La mesa estaba escasa. Javier arqueó las cejas: conocía bien lo que su madre era capaz de preparar. Yo apenas comí, con un nudo en la garganta. Dentro de mí crecía el enfado: ¿por qué no me presentaba como su prometida? ¿Por qué permitía ese trato?
Antonio sirvió vino casero y Carmen lo interrumpió:
“Brindemos por Javier. ¡Por su título, por su futuro!”. Todos los brindis fueron solo por él, como si nosotras no existiéramos. Javier reía, hablaba con su familia y callaba.
Solo el abuelo Tomás nos lanzaba miradas compasivas. Él lo veía todo.
Lucía, agotada, se dormía. Le pregunté a Carmen:
“¿Puedo acostarla? ¿Dónde podemos dormir?”
Me señaló una habitación pequeña. “Ahí. Las sábanas están limpias.”
Al acostar a Lucía, oí a Carmen fuera, en voz alta:
“Dice que no vendrá, que está cansada. Que dormirá con la niña.”

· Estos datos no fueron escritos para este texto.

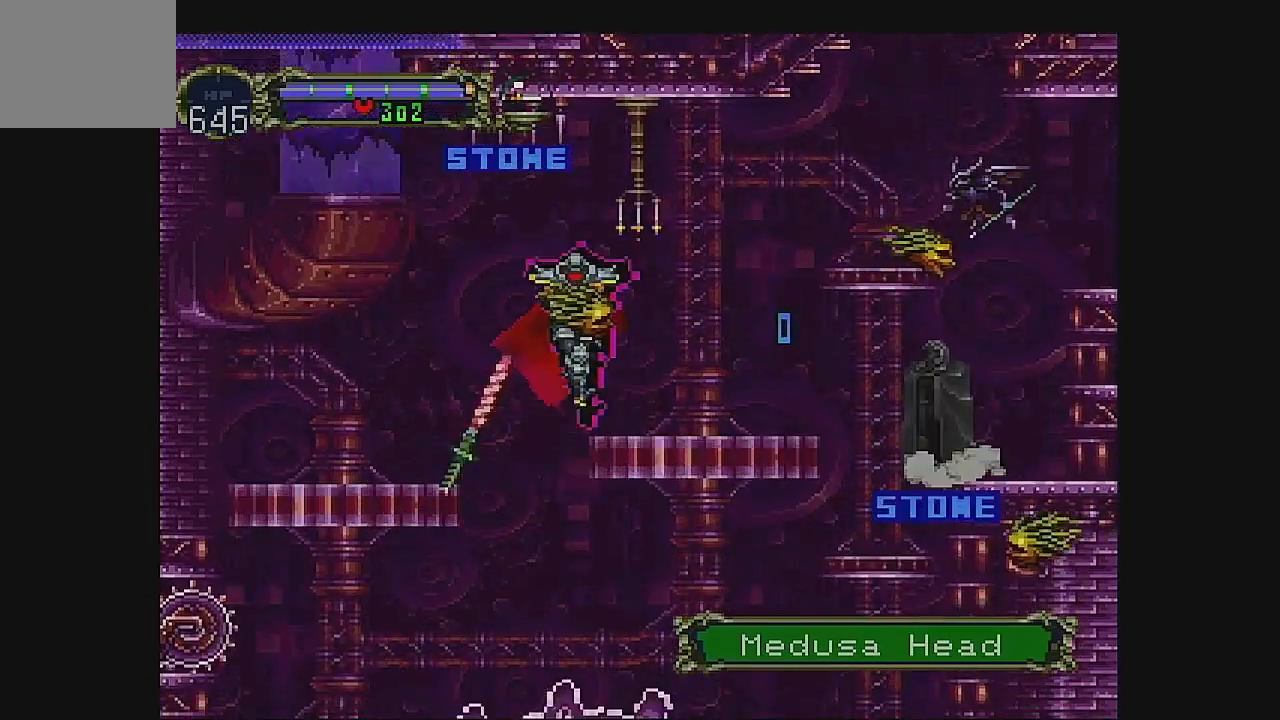
{"buttons": ["A"], "left_stick": "center", "events": [[67, "A", "down"], [167, "A", "up"], [200, "DPAD_LEFT", "up"], [233, "A", "down"], [267, "DPAD_LEFT", "down"], [367, "A", "up"], [367, "DPAD_LEFT", "up"], [433, "A", "down"]]}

Me acosté junto a mi hija y lloré en silencio. “¿Qué hago aquí? ¿Dónde está esa madre cariñosa de la que hablaba? ¿Por qué no ve lo que pasa?”
Javier me despertó al entrar.
“Almu, ven a mi habitación. ¿Qué haces aquí? Mañana lo hablamos todo, te lo prometo.”
No dormí. Recordé a mi suegra, la madre de mi difunto marido, cómo me abrazó como a una hija. Recordé a David, su fortaleza, cómo nunca habría permitido que nadie me faltara al respeto.
“Para ellos soy un error. Pero se equivocan si creen que permitiré esto. Mañana nos vamos”, decidí al amanecer.
En el desayuno, Carmen soltó con fingida pena:
“Pobrecito, Javier, ahora tendrás que trabajar duro para mantener a una niña que no es tuya.”
Miré a Javier. Él solo sonreía, como si no entendiera. Antonio golpeó la mesa: “¡Carmen!”.
Mi paciencia se acabó. Javier, ignorándolo todo, propuso:
“¡Vamos a pasear por el pueblo!”.
Durante el paseo, le dije todo mi dolor.